The return of The Death Tax. This year, there is no death tax. For those dying on or after January 1 2011, there is a 55 percent top death tax rate on estates over $1 million. A person leaving behind two homes and a retirement account could easily pass along a death tax bill to their loved ones.
Higher tax rates on savers and investors. The capital gains tax will rise from 15 percent this year to 20 percent in 2011. The dividends tax will rise from 15 percent this year to 39.6 percent in 2011. These rates will rise another 3.8 percent in 2013.
Second Wave: Obamacare
There are over twenty new or higher taxes in Obamacare.

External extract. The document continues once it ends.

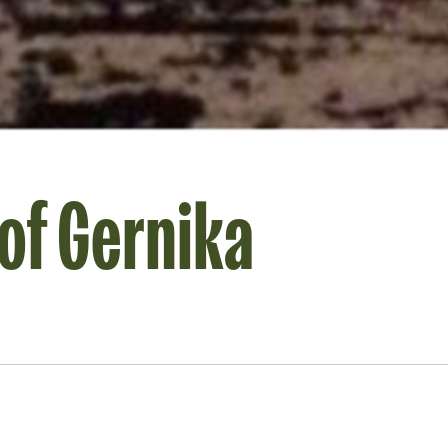
of Gernika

Several will first go into effect on January 1, 2011. They include:
The “Medicine Cabinet Tax” Thanks to Obamacare, Americans will no longer be able to use health savings account (HSA), flexible spending account (FSA), or health reimbursement (HRA) pre-tax dollars to purchase non-prescription, over-the-counter medicines (except insulin).
The “Special Needs Kids Tax” This provision of Obamacare imposes a cap on flexible spending accounts (FSAs) of $2500 (Currently, there is no federal government limit). There is one group of FSA owners for whom this new cap will be particularly cruel and onerous: parents of special needs children. There are thousands of families with special needs children in the United States, and many of them use FSAs to pay for special needs education. Tuition rates at one leading school that teaches special needs children in Washington, D.C. (National Child Research Center) can easily exceed $14,000 per year. Under tax rules, FSA dollars can be used to pay for this type of special needs education.
The HSA Withdrawal Tax Hike. This provision of Obamacare increases the additional tax on non-medical early withdrawals from an HSA from 10 to 20 percent, disadvantaging them relative to IRAs and other tax-advantaged accounts, which remain at 10 percent.
Third Wave: The Alternative Minimum Tax and Employer Tax Hikes
When Americans prepare to file their tax returns in January of 2011, they’ll be in for a nasty surprise—the AMT won’t be held harmless, and many tax relief provisions will have expired. The major items include:
The AMT will ensnare over 28 million families, up from 4 million last year. According to the left-leaning Tax Policy Center, Congress’ failure to index the AMT will lead to an explosion of AMT taxpaying families—rising from 4 million last year to 28.5 million. These families will have to calculate their tax burdens twice, and pay taxes at the higher level. The AMT was created in 1969 to ensnare a handful of taxpayers.
Small business expensing will be slashed and 50% expensing will disappear. Small businesses can normally expense (rather than slowly-deduct, or “depreciate”) equipment purchases up to $250,000. This will be cut all the way down to $25,000. Larger businesses can expense half of their purchases of equipment. In January of 2011, all of it will have to be “depreciated.”
Taxes will be raised on all types of businesses. There are literally scores of tax hikes on business that will take place. The biggest is the loss of the “research and experimentation tax credit,” but there are many, many others. Combining high marginal tax rates with the loss of this tax relief will cost jobs.
Tax Benefits for Education and Teaching Reduced. The deduction for tuition and fees will not be available. Tax credits for education will be limited. Teachers will no longer be able to deduct classroom expenses. Coverdell Education Savings Accounts will be cut. Employer-provided educational assistance is curtailed. The student loan interest deduction will be disallowed for hundreds of thousands of families.
Charitable Contributions from IRAs no longer allowed. Under current law, a retired person with an IRA can contribute up to $100,000 per year directly to a charity from their IRA. This contribution also counts toward an annual “required minimum distribution.” This ability will no longer be there.